Hardy J Fr
Department of Anesthesiology, University of Montreal, C. P. 6128, Succursale Centre-ville, Montréal (Qc), Canada, H3C 3J7.
Acta Anaesthesiol Belg. 2003;54(4):287-95.
Very few randomized controlled trials on the benefits of red blood cell (RBC) transfusions in humans have been published. Consequently, most clinical practice guidelines remain based on expert opinion, animal studies and the limited human trials available. In the absence of definitive outcome studies, numerous theoretical arguments have been put forward either to support or to condone the classic transfusion threshold of 10 g/dL. However, the limited data available from randomized controlled trials suggest that a restrictive transfusion strategy (transfusion threshold between 7 and 8 g/dL) is associated with decreased transfusion requirements, that overall morbidity (including cardiac morbidity) and mortality, hemodynamic, pulmonary and oxygen transport variables are not different between restrictive and liberal transfusion strategies and, finally, that a restrictive transfusion strategy is not associated with increased adverse outcomes. In fact, a restrictive strategy may be associated with decreased adverse outcomes in younger and less sick critical care patients. The majority of existing guidelines conclude that transfusion is rarely indicated when the hemoglobin concentration is greater than 10 g/dL and is almost always indicated when it falls below a threshold of 6 g/dL in healthy, stable patients or more in older, sicker patients. In anesthetized patients, this threshold should be modulated by factors related to the dynamic nature of surgery, such as uncontrolled hemorrhage, coagulopathy, etc. Since transfusions are administered to correct inadequate oxygen delivery, whether global or regional, reliable monitors of tissue oxygenation will be required to study the benefits (or lack thereof) of RBC transfusions.
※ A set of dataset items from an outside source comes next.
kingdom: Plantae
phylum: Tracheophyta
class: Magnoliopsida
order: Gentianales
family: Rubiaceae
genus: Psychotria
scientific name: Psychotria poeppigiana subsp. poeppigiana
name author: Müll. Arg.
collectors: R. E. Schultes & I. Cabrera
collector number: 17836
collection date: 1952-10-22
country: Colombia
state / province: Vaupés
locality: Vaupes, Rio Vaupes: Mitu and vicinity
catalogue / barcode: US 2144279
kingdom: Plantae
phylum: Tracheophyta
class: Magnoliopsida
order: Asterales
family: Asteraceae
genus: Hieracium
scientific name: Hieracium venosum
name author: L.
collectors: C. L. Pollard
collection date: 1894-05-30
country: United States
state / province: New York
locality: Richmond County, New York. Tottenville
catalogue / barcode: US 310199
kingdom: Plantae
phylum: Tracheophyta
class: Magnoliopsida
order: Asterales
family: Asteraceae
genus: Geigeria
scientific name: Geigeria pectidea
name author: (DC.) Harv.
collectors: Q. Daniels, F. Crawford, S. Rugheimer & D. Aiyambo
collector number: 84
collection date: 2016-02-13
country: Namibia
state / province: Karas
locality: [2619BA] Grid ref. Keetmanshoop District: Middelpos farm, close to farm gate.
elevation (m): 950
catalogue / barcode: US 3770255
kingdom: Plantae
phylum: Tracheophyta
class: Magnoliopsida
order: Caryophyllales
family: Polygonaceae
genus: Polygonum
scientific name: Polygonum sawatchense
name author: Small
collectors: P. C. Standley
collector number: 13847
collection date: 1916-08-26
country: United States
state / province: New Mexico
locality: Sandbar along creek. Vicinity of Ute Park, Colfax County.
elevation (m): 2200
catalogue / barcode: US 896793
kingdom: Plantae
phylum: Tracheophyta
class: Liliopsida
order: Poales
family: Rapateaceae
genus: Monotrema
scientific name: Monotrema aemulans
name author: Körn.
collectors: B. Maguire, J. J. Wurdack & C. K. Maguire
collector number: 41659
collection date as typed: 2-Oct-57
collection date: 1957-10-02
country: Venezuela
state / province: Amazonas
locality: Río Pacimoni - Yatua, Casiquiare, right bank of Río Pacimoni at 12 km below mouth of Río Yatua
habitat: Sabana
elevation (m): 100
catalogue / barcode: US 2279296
The quest for a universal transfusion trigger, the holy grail of transfusion medicine, must be abandoned. All RBC transfusions must be tailored to the patient's needs, at the moment the need arises. In conclusion most published recommendations are appropriate but their conclusions are limited, as they are commensurate with existing knowledge. Reliable monitors to guide transfusion therapy and well conducted trials to determine optimal transfusion strategies are required.
关于红细胞(RBC)输注对人类益处的随机对照试验发表得极少。因此,大多数临床实践指南仍基于专家意见、动物研究以及现有的有限人体试验。在缺乏确定性结局研究的情况下,人们提出了许多理论观点来支持或认可经典的10 g/dL输血阈值。然而,随机对照试验提供的有限数据表明,限制性输血策略(输血阈值在7至8 g/dL之间)与输血需求减少相关,限制性和宽松输血策略在总体发病率(包括心脏发病率)和死亡率、血流动力学、肺部及氧输送变量方面并无差异,最后,限制性输血策略与不良结局增加无关。事实上,在年轻且病情较轻的重症监护患者中,限制性策略可能与不良结局减少相关。大多数现有指南得出结论,对于健康、稳定的患者,当血红蛋白浓度大于10 g/dL时很少需要输血,而当血红蛋白浓度低于6 g/dL阈值时几乎总是需要输血,对于老年、病情较重的患者阈值则更高。在麻醉患者中,该阈值应根据与手术动态性质相关的因素进行调整,如失控性出血、凝血病等。由于输血是为了纠正氧输送不足,无论是全身还是局部,因此需要可靠的组织氧合监测器来研究红细胞输注的益处(或无益处)。必须摒弃对通用输血触发因素这一输血医学圣杯的追求。所有红细胞输注都必须根据患者的需求,在需要输血的时刻进行调整。总之,大多数已发表的建议是恰当的,但它们的结论是有限的,因为它们与现有知识相符。需要可靠的监测器来指导输血治疗以及开展良好的试验以确定最佳输血策略。